---------- Input data

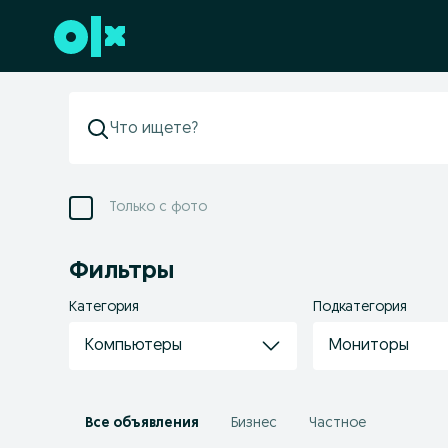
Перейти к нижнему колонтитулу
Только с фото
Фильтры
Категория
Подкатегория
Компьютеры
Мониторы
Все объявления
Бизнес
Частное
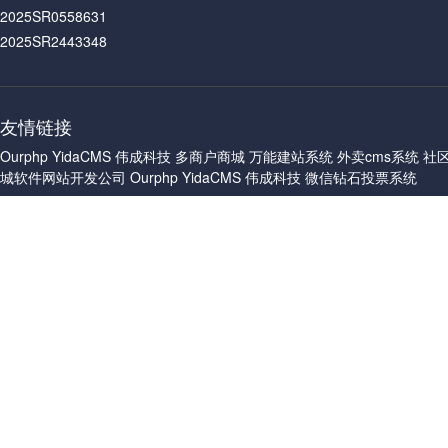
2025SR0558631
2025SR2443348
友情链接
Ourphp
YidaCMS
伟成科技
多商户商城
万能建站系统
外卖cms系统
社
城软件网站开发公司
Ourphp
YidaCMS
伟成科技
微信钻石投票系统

--------------------
---------- Input data

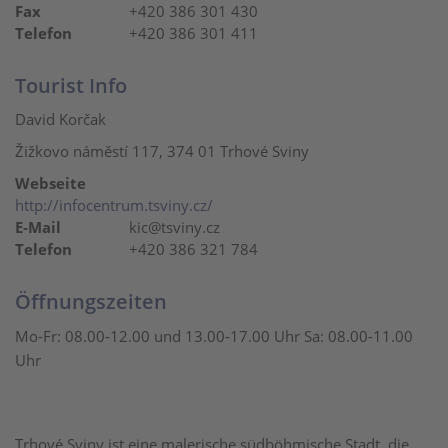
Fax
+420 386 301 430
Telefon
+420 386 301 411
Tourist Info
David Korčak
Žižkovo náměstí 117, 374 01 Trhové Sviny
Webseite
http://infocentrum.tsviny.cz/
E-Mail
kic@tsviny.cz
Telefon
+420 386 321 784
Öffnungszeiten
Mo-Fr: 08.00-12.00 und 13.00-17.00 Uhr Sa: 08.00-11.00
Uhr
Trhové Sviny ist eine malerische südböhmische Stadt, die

--------------------

_Aim of the task_
How many of the lines above contain "tsviny"? Give the number by itself.

_Result_
2